When
we hear the word honesty, we think of a concept that is fairly simple and
straightforward. But actually honesty
serves two distinct purposes in life.
First, when someone is honest with someone else, it allows the two of
them to share in an intersubjective, if not objective reality about a
situation. This, in turn, allows the two of them to work and function more
effectively in the situation. Second, honesty
allows the second person, if he knows he is receiving the truth, to open
himself up emotionally to the first person, thus creating a deeper emotional
bond. The first situation leads to
anchoring. One is weighted down to the
floor without attaching to it. And
people are juxtaposed without being emotionally merged. The second situation leads to grounding. One develops roots to attach to the
ground. Here people deep-bond with one
another as well as ground in one another.
Modern
technological society, with all of its interchangeable machine parts, is very
conducive to anchoring. To come
together, people share factual truths with one another in order to help themselves
keep their complex machines and their increasingly mechanized social groupings
operating effectively. Factual truths
are meant to help both individuals and groups trust one another which is the
foundation of any successful group activity.
Emotional
honesty is something different. It is an
honesty that allows people to come together and deep bond and partially
merge. This involves a greater
vulnerability of oneself. A deeper
opening up not only to the possibility of connection, but also to the
possibility of hurt and even abandonment.
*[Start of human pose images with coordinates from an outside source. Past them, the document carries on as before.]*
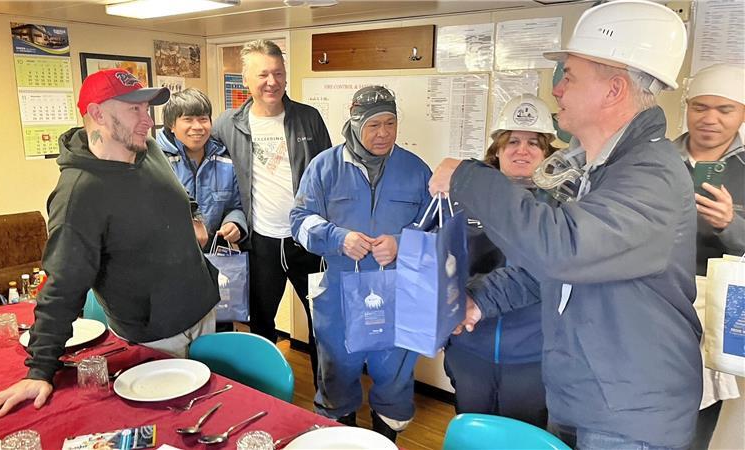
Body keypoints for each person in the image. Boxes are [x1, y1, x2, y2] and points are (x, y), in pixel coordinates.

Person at [429, 1, 703, 448]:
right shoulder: (601, 169)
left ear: (613, 90)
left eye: (569, 76)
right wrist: (480, 301)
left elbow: (563, 248)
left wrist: (466, 177)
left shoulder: (649, 173)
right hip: (583, 394)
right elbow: (552, 269)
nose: (557, 90)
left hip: (627, 416)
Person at [0, 69, 220, 418]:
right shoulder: (80, 193)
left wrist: (192, 218)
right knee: (177, 425)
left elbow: (178, 198)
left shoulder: (148, 151)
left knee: (216, 412)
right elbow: (63, 285)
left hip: (202, 311)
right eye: (134, 110)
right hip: (156, 336)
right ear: (97, 114)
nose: (147, 122)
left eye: (146, 109)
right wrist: (40, 370)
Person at [290, 86, 431, 442]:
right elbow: (299, 221)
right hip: (339, 295)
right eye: (373, 125)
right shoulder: (324, 167)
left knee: (395, 378)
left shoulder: (416, 170)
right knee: (336, 375)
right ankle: (341, 439)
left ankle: (386, 440)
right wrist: (338, 237)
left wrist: (402, 244)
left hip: (397, 295)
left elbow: (435, 229)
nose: (383, 133)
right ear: (354, 124)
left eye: (390, 123)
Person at [212, 39, 331, 385]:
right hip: (260, 242)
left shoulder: (308, 119)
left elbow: (329, 175)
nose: (272, 81)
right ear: (246, 80)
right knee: (260, 324)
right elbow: (214, 177)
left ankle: (331, 401)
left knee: (322, 323)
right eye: (262, 74)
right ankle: (260, 391)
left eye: (278, 73)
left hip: (306, 242)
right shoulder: (227, 124)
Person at [444, 94, 557, 428]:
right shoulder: (464, 197)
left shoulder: (559, 209)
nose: (522, 150)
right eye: (513, 142)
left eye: (534, 143)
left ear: (547, 153)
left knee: (521, 439)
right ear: (497, 150)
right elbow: (440, 263)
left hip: (531, 358)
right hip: (469, 351)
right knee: (472, 433)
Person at [672, 63, 744, 450]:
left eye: (725, 109)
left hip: (717, 310)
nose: (710, 119)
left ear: (743, 113)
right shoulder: (656, 159)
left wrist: (730, 224)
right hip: (654, 300)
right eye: (700, 107)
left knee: (697, 419)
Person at [157, 88, 247, 248]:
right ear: (172, 125)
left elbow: (235, 206)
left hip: (214, 253)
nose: (197, 126)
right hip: (167, 253)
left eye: (203, 119)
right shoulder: (157, 162)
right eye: (188, 119)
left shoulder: (225, 162)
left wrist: (234, 222)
Now these two kinds of honesty don’t
always complement each other. Should a
husband tell his wife if she doesn’t look good in a new dress that she
loves. Some people might say that being
honest in this case is being brutally frank.
That it disrupts the flow of emotional commitment by temporarily hurting
the wife. But you say, being emotionally
honest means being able to trust what a person says. The wife should appreciate that her husband
loved her enough that he wanted to let her know when she was making what in his
opinion was the wrong decision in buying the dress. Unfortunately, some spouses would rather be
lied to than to confront that kind of truth.
And
how does one deal with the situation where a parent manipulates a child’s
school records in order to get him into a good college or university. On one level, the child can maintain his
sense of trust that his parent loves him and is there for him. But this is done at the cost of the
presentation of the factual truth to the external world. Certainly, this would have repercussions in
the child’s ability to believe his parent in other factual situations, even
when the child is to some extent complicit in the parent’s fabrications.
I
would say that emotional truths and emotional honesty have been of greater
importance in most more traditional societies while factual truths and factual
honesty are of greater importance in modern technological society. In a vacuum and tension-pocket society, where
there are few natural physical spaces to ground and deep-bond, people are much
more likely to focus on the factually accurate rather than the emotionally
sustainable in dealing with problems of honesty. Factual honesty may be very good for keeping
a society running like a machine. But when
a person is as numb as most people are today, it is hard for such a person to not
only be emotionally honest with himself, to love himself, and to be committed
to himself, but also to be able to emotionally bond with others.
In an
ideal world, a person could have a balance between feeling grounded and feeling
anchored. There would be a perfect
balance between traditional components and modern technological components in
one’s living environment. But time and
life march on and such states of balance are like fleeting moments, if they
ever really exist at all. Right now, for
the most part, there are imbalances towards factual honesty and away from
emotional honesty. Some people, as in
the case of the parents who bend the facts of their child’s records so the
child can get into a good school, overcompensate in their attempt to promote
their emotional honesty over factual honesty leading to disastrous results. This is not the way to show emotional
commitment, but if one is numb, perhaps it is an attempt to blast through the
numbness with emotional expression to prove to oneself that he is being
emotionally honest.
For
most people today, the major cause for concern is an imbalance towards factual
honesty. And this corresponds to the way
that modern technological society is set up with its focus on anchoring rather
than grounding. Anchoring does not promote the deep connections to the external
world that grounding does. One can
easily disconnect and break away from an anchor and float off in a vacuum. So the key is to try to get connected to more
natural environments or patches of natural environments. These environments can act as templates for
deeper bonding with other people and a healthier more balanced life where a large
dose of emotional honesty can play a role.